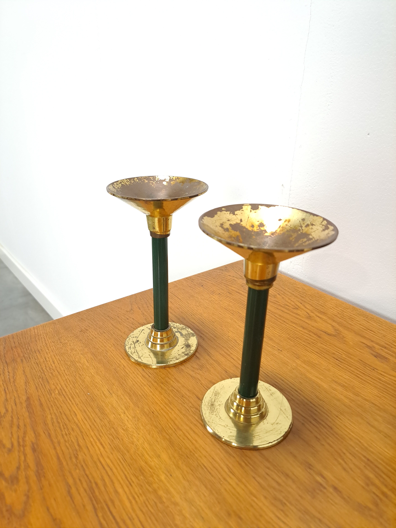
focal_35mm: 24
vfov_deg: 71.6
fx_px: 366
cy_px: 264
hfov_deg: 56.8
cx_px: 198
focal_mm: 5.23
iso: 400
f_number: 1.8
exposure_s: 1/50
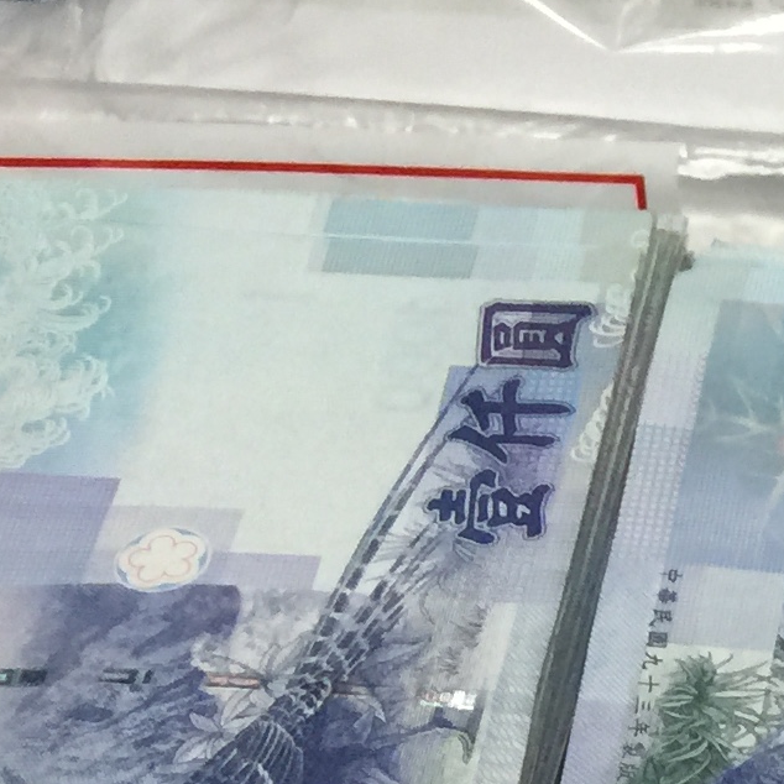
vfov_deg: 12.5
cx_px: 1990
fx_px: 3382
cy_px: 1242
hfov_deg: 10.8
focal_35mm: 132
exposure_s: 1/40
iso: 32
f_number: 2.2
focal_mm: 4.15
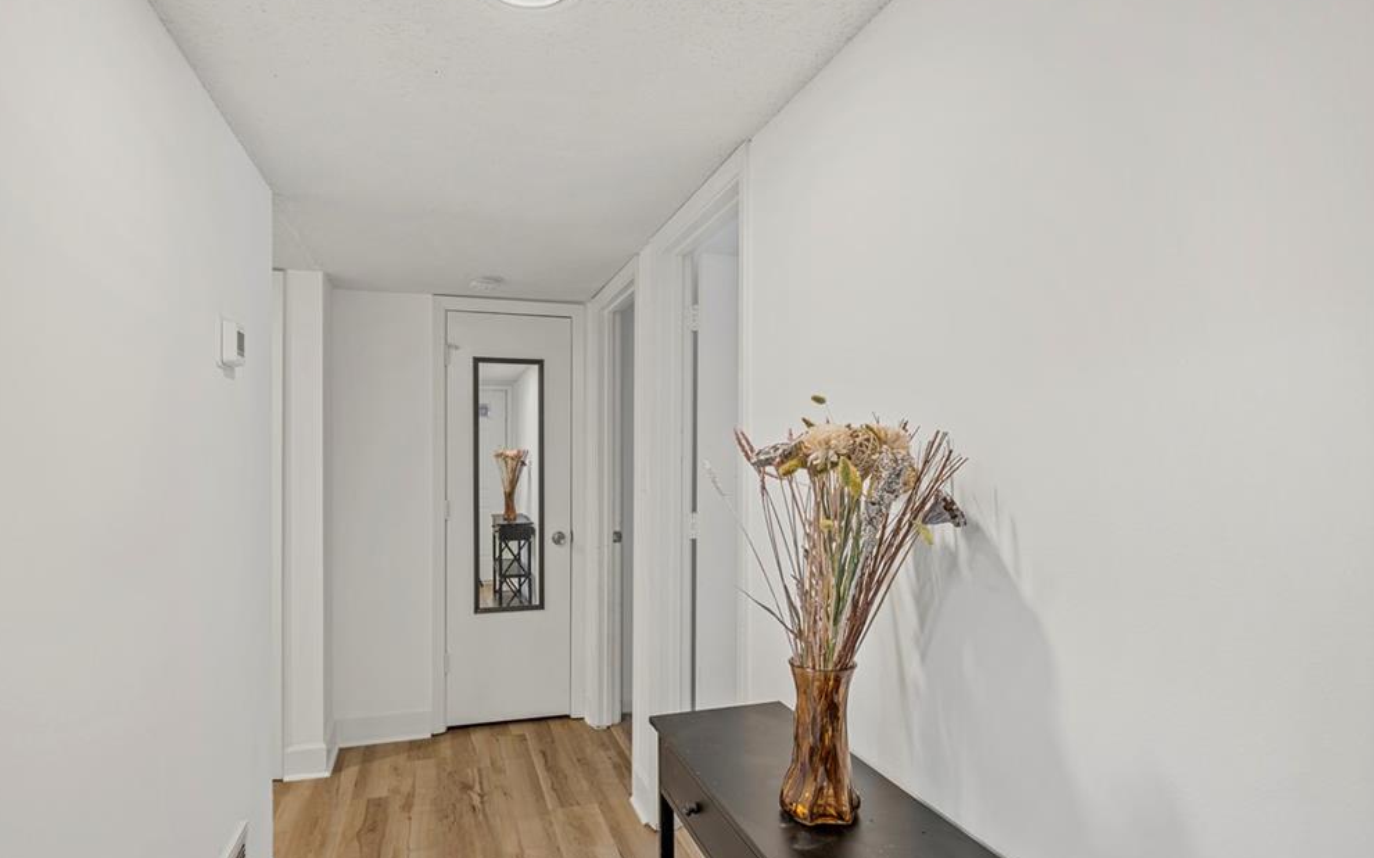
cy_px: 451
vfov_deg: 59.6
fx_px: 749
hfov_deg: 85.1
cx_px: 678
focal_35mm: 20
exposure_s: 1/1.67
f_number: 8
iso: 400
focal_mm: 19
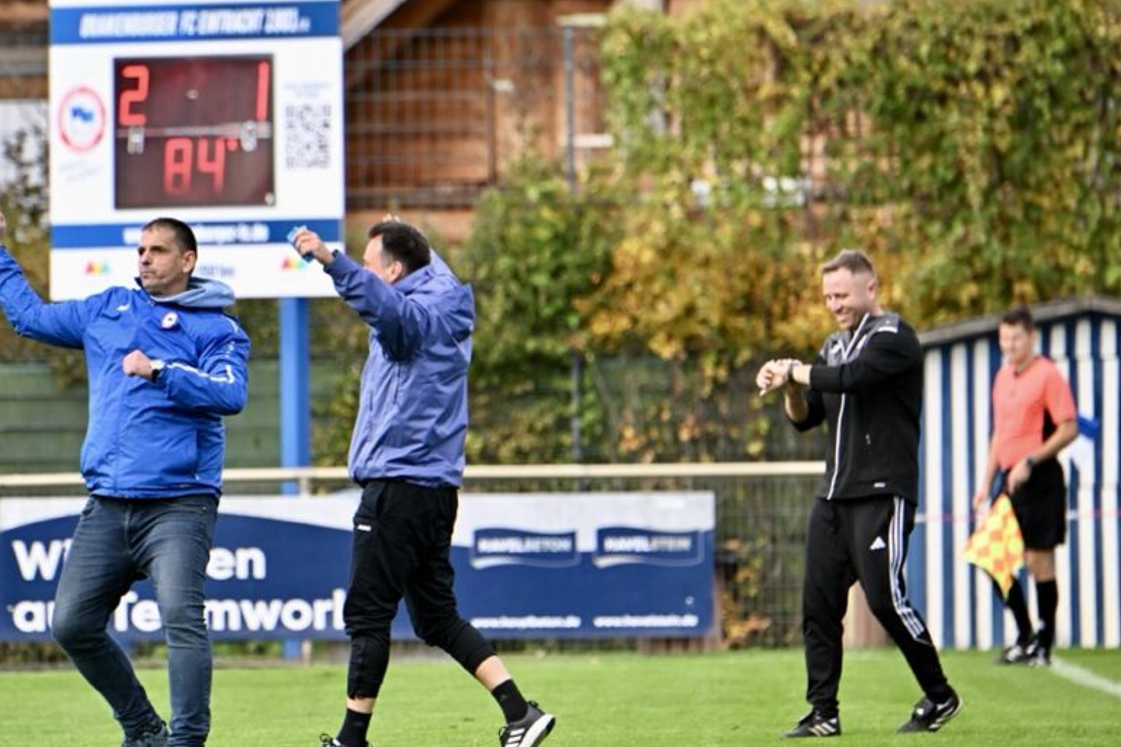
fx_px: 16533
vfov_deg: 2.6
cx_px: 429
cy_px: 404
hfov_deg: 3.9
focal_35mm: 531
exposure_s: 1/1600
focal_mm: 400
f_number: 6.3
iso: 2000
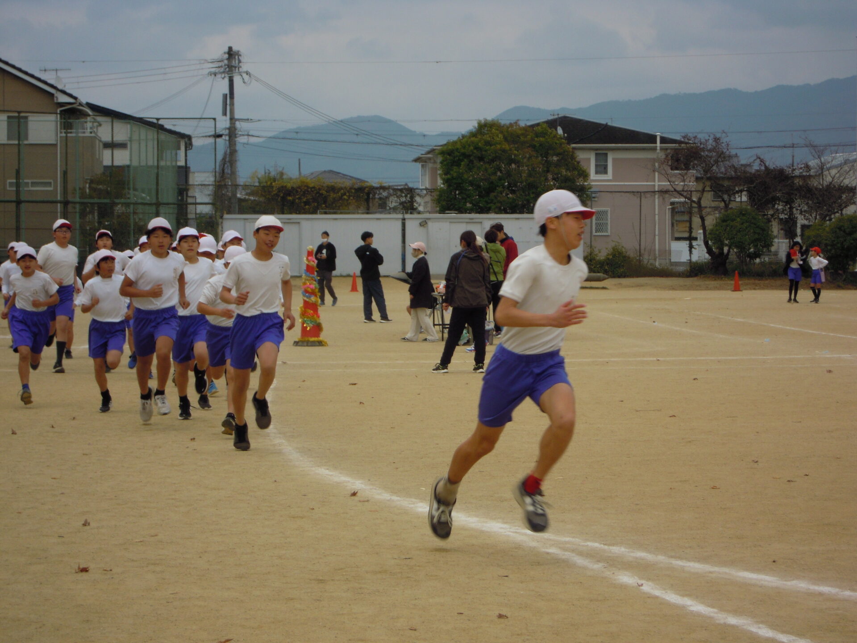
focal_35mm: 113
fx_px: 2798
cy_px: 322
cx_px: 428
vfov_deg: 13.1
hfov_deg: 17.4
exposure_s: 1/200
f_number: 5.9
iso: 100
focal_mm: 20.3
☆ ☆ ☆ ☆ ☆
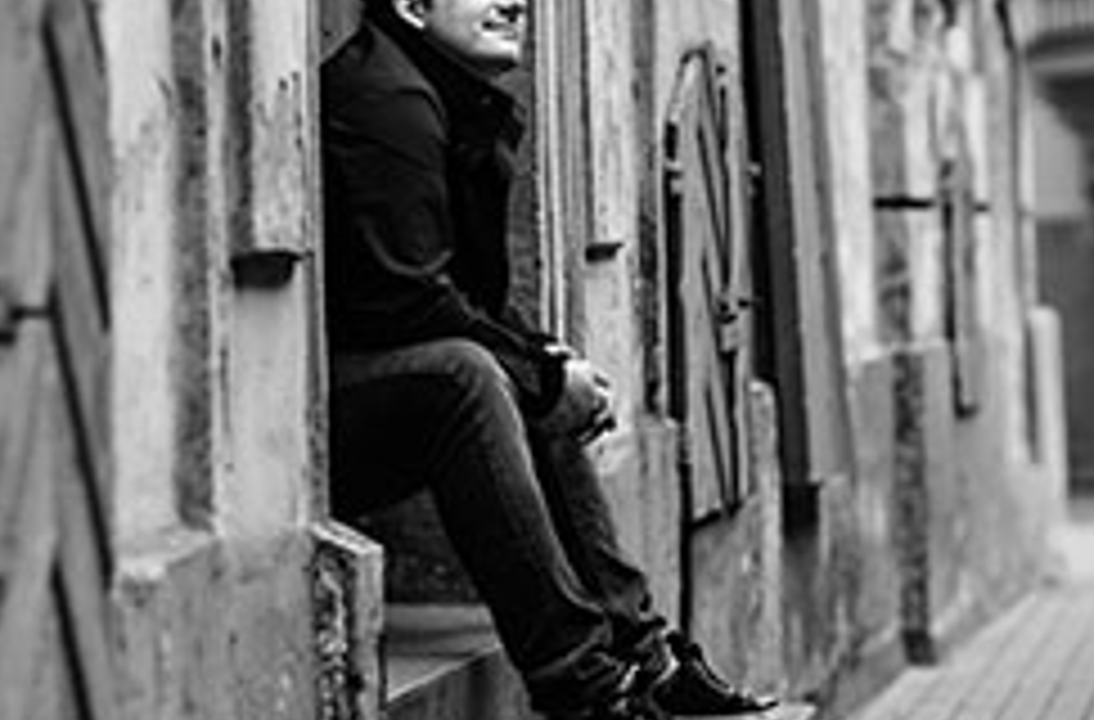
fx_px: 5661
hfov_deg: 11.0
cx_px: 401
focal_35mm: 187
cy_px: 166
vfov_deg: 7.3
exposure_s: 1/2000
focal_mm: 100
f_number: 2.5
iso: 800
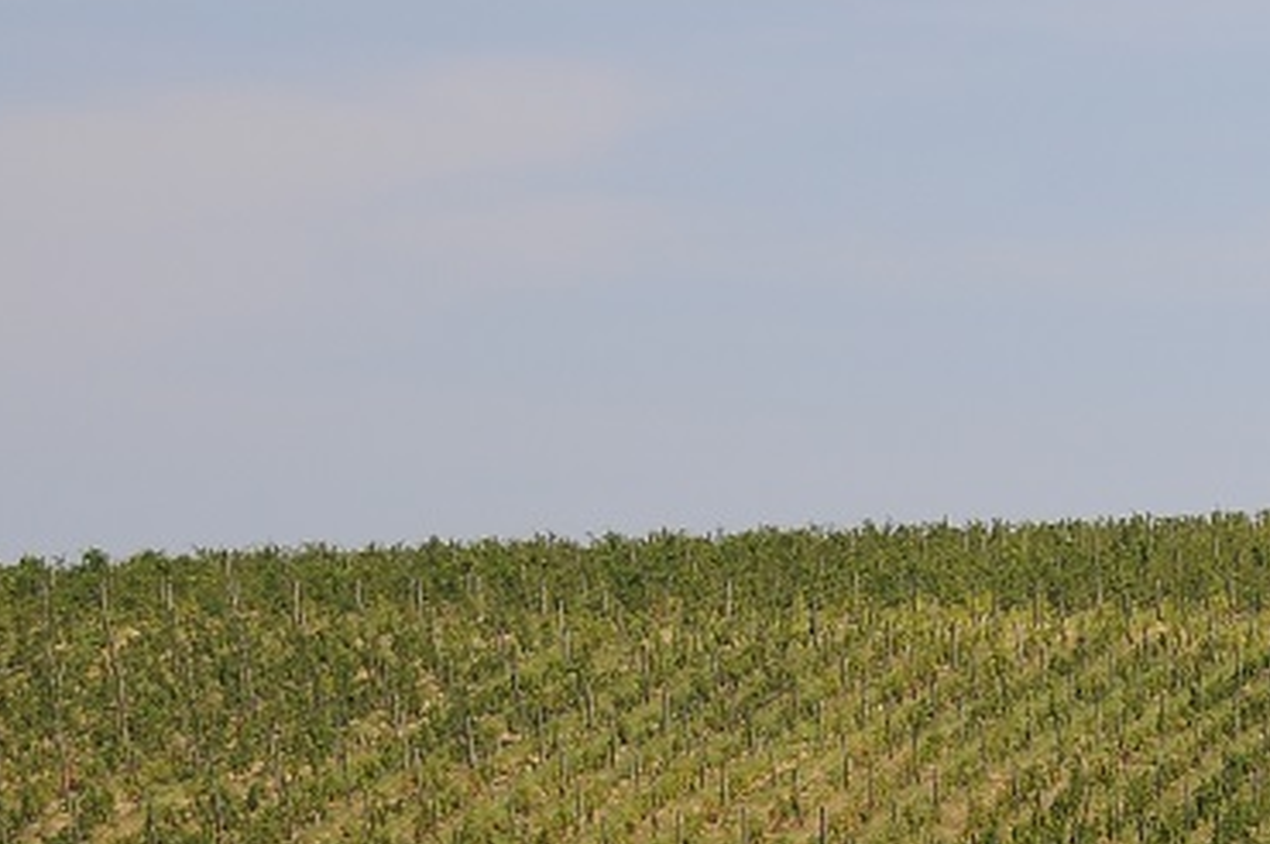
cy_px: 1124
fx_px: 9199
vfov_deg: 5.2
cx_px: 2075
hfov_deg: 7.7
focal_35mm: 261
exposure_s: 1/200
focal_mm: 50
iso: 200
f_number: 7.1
☆ ☆ ☆ ☆ ☆
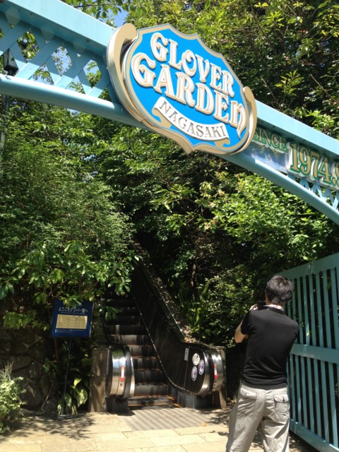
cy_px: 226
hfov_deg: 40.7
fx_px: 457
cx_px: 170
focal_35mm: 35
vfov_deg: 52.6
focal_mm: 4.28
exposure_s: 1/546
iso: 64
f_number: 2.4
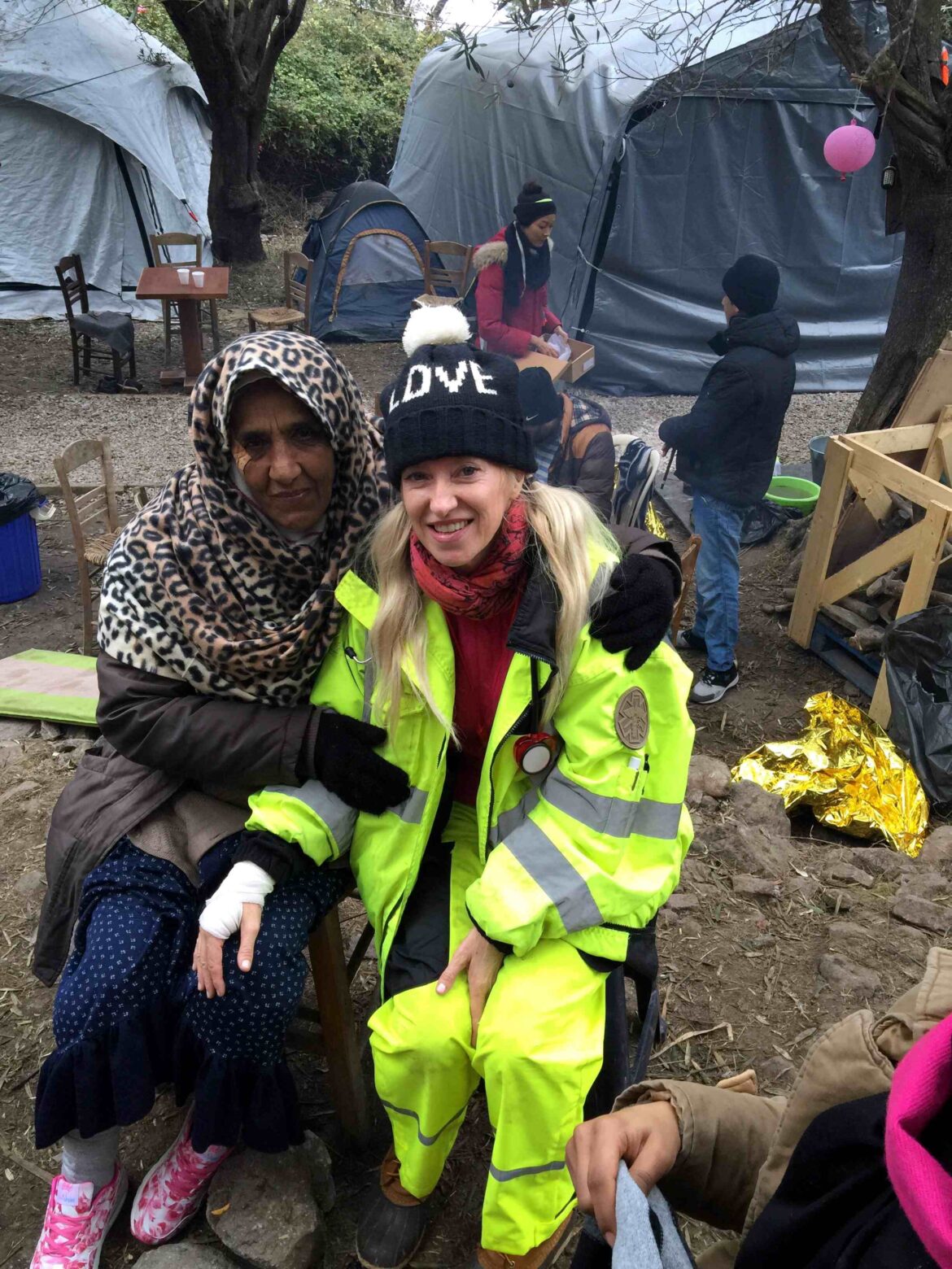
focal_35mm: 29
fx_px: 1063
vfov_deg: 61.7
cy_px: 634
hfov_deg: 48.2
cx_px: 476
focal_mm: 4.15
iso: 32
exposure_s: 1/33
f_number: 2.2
☆ ☆ ☆ ☆ ☆
_REQUEST_
Because only one stretch of the records is wanted, please output the lines from the one holding "focal_35mm: 24" through the one holding "focal_mm: 20.3" exactly, both included, and leave every picture out.

_RESPONSE FOR THIS EXERCISE_
focal_35mm: 24
vfov_deg: 71.6
fx_px: 366
cy_px: 264
hfov_deg: 56.8
cx_px: 198
focal_mm: 5.23
iso: 400
f_number: 1.8
exposure_s: 1/50
vfov_deg: 12.5
cx_px: 1990
fx_px: 3382
cy_px: 1242
hfov_deg: 10.8
focal_35mm: 132
exposure_s: 1/40
iso: 32
f_number: 2.2
focal_mm: 4.15
cy_px: 451
vfov_deg: 59.6
fx_px: 749
hfov_deg: 85.1
cx_px: 678
focal_35mm: 20
exposure_s: 1/1.67
f_number: 8
iso: 400
focal_mm: 19
fx_px: 16533
vfov_deg: 2.6
cx_px: 429
cy_px: 404
hfov_deg: 3.9
focal_35mm: 531
exposure_s: 1/1600
focal_mm: 400
f_number: 6.3
iso: 2000
focal_35mm: 113
fx_px: 2798
cy_px: 322
cx_px: 428
vfov_deg: 13.1
hfov_deg: 17.4
exposure_s: 1/200
f_number: 5.9
iso: 100
focal_mm: 20.3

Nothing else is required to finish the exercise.